Hasan, ipi hızla bir kayaya doladı, sonra diğer ucunu beline bağladı.
“Ben inerim, sen ipi sıkı tut,” dedi, hiç tereddüt etmeden.
Gül Fatma itiraz edecek oldu:
“Olmaz, düşersin Hasan, ben alırım Zülüflü’yü…”
Hasan, gözlerinde bir kararlılıkla gülümsedi:
“Senin gözünün nuru o. Merak etme, hem senin, hem onun canı bana emanettir şimdi.”
Yağmur, sanki her sözcüğü mühürlemek ister gibi şiddetini artırdı. Hasan yavaş yavaş kayalara tutuna tutuna indi. Zülüflü korkuyla meleyip duruyordu. Delikanlı, keçinin boynuzlarını usulca kavradı, sakinleştirmek için hafif bir sesle konuştu. Sonra ipi hem kendine hem de Zülüflü’ye dolayarak işaret verdi:
“Çek şimdi, yavaş yavaş!”
Gül Fatma, bütün gücüyle çekmeye başladı. Parmaklarının arasından ip geçtiğinde derisi soyuldu, ama o acıyı hissetmedi bile. Çünkü gözleri yalnızca, bir keçi ve bir delikanlının, uçurumdan sağ salim çıkışlarını bekliyordu.
Sonunda Hasan, Zülüflü’yle birlikte yukarı vardığında, ikisi de soluk soluğa kalmıştı. Bir an, ne diyeceklerini bilemediler. Dolu yağışı şiddetini azaltınca sesi kesilmiş, yerini ince bir yağmura ve ıslak toprak kokusuna bırakmıştı.
Gül Fatma, titreyen ellerini Zülüflü’nün başına koydu.
“Benim akılsızım…” diye fısıldadı, sonra başını kaldırıp Hasan’a baktı.
“Can borcum var sana Hasan,” dedi, sesi biraz çatallanarak.
Hasan gülümsedi, ama gözlerinde ciddiyet vardı:
“Borç morç yok. Zülüflü’nü seviyorsun; insan sevdiğini kurtarmak ister. Ben de…”
Devamını getiremedi. Cümle boğazında düğümlendi. Gözleri bir an için, Gül Fatma’nın gözlerinde kayboldu.
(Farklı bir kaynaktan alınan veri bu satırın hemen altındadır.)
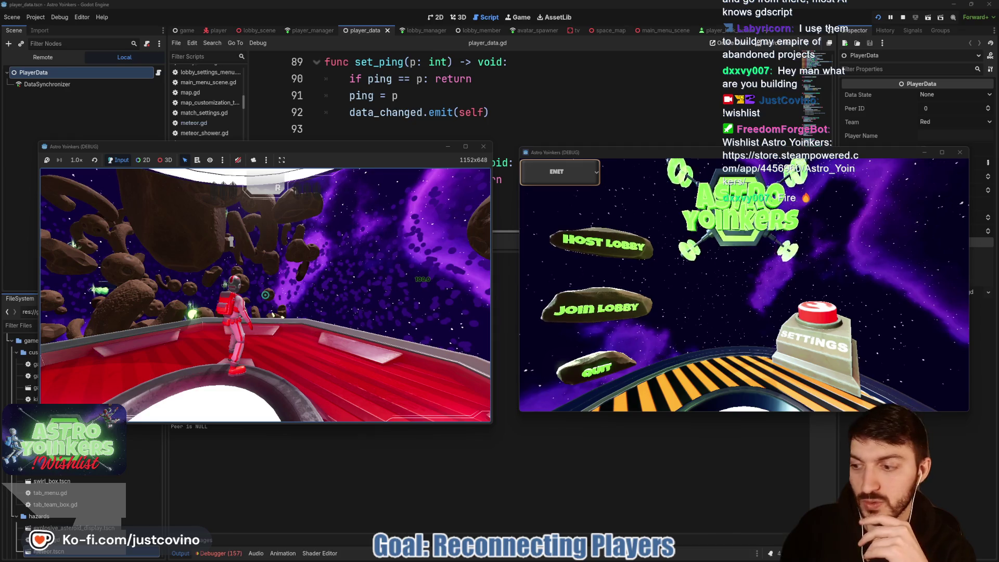
{"action": "left_click", "coordinate": [583, 309]}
O bakışta hem ilk sevdanın çekingenliği, hem de Torosların kadim ciddiyeti vardı.
O günden sonra yaylada diller bir çözülür bir susardı. “Hasan’la Gül Fatma birbirine sevdalı” diyen de olurdu, “Yok canım, olur mu öyle şey, Kara Doğan kızını kolay vermez,” diyen de… Rüzgâr, çadırlardan çadırlara sadece kilim kokusunu değil, Gül Fatma’nın, Erikli Çeşmesi başında Hasan’a “Gönlümde bir sen varsın” sözlerini de taşırdı.
Anası Gülendam, bir akşamüstü, tandıra son ekmeği yaparken, kızına hafifçe yan gözle baktı:
“Kız Gül Fatma, şu yeni gelen delikanlıya gözün ısındı galiba?”
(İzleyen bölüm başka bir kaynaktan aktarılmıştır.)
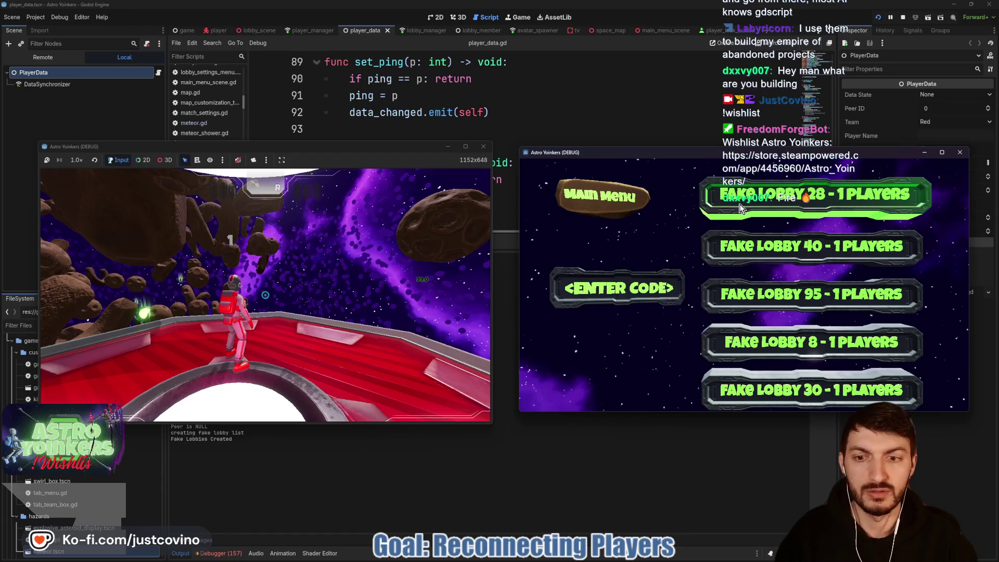
{"action": "left_click", "coordinate": [742, 208]}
Gül Fatma, bir an elindeki hamuru bıraktı, yüzü kızardı, ama çabuk toparlandı:
“Ne diyorsun ana, dağın taşıyla, insanın yaşı belli olmazmış. Daha çok gencim ben.”
Gülendam hafifçe gülümsedi:
“Gençsin ya… Gönül de genç, göz de genç. Ama bil ki kızım, sevda işi ciddidir. Hem sen dağın başında keçi güderken, hem evin yükünü taşırken, seni anlayacak bir yürek gerek.”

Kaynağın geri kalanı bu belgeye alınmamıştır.